Short exercise a: Copy the records word for word, starting at the line that contains "family: Crassulaceae" and continuing through the last line of the records, with both ends included.

If you previously used set_service_token() to use a
service account token, it still works. But you’ll get a deprecation
warning. Switch over to
bq_auth(path = "/path/to/your/service-account.json").
Several other functions are similarly soft-deprecated.
R 3.1 is no longer explicitly supported or tested. Our general practice is to support the current release (3.6), devel, and the 4 previous versions of R (3.5, 3.4, 3.3, 3.2).
gargle and rlang are newly Imported.
Fix test failure with dbplyr 1.4.0.
bq_field() can now pass description
parameter which will be applied in bq_table_create() call
(@byapparov,
#272).
bq_table_patch() - allows to patch table (@byapparov, #253) with
new schema.
bq_table_download() and the
DBI::dbConnect method now has a bigint
argument which governs how BigQuery integer columns are imported into R.
As before, the default is bigint = "integer". You can set
bigint = "integer64" to import BigQuery integer columns as
bit64::integer64 columns in R which allows for values
outside the range of integer (-2147483647 to
2147483647) (@rasmusab, #94).
bq_table_download() now treats NUMERIC columns the
same was as FLOAT columns (@paulsendavidjay, #282).
bq_table_upload() works with POSIXct/POSIXct
variables (#251)
as.character() now translated to
SAFE_CAST(x AS STRING) (#268).
median() now translates to
APPROX_QUANTILES(x, 2)[SAFE_ORDINAL(2)] (@valentinumbach,
#267).
Jobs now print their ids while running (#252)

Data entries:
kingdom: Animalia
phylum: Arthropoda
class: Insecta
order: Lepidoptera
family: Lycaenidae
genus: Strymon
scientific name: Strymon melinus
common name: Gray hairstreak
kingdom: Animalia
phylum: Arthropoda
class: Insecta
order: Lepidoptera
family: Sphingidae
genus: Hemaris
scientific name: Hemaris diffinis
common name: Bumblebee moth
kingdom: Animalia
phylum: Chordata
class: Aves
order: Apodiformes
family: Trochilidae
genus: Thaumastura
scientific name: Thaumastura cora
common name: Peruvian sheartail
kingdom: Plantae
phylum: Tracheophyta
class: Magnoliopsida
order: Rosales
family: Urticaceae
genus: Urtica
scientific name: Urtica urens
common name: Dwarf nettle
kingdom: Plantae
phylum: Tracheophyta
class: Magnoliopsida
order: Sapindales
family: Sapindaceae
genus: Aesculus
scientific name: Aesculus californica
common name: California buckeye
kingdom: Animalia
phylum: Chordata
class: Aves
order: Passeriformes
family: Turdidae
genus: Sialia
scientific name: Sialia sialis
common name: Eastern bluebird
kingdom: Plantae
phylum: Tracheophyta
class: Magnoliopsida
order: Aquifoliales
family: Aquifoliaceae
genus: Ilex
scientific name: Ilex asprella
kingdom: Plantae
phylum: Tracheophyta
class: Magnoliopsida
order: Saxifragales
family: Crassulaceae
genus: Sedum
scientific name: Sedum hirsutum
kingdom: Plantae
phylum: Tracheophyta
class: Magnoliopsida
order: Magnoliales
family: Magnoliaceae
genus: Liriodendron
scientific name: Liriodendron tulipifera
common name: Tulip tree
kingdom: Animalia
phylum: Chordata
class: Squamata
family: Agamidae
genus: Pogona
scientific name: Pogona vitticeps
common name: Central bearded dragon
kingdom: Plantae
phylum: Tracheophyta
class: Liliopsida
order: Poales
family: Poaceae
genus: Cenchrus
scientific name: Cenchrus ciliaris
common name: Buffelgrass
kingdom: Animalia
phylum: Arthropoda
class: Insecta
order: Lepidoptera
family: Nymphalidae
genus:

Short exercise b: After the changelog excerpt and the records: list every contributor username, the names preceded by "@", that the changelog credits, with each name given once.

Written response a:
family: Crassulaceae
genus: Sedum
scientific name: Sedum hirsutum
kingdom: Plantae
phylum: Tracheophyta
class: Magnoliopsida
order: Magnoliales
family: Magnoliaceae
genus: Liriodendron
scientific name: Liriodendron tulipifera
common name: Tulip tree
kingdom: Animalia
phylum: Chordata
class: Squamata
family: Agamidae
genus: Pogona
scientific name: Pogona vitticeps
common name: Central bearded dragon
kingdom: Plantae
phylum: Tracheophyta
class: Liliopsida
order: Poales
family: Poaceae
genus: Cenchrus
scientific name: Cenchrus ciliaris
common name: Buffelgrass
kingdom: Animalia
phylum: Arthropoda
class: Insecta
order: Lepidoptera
family: Nymphalidae
genus:

Written response b: @byapparov, @rasmusab, @paulsendavidjay, @valentinumbach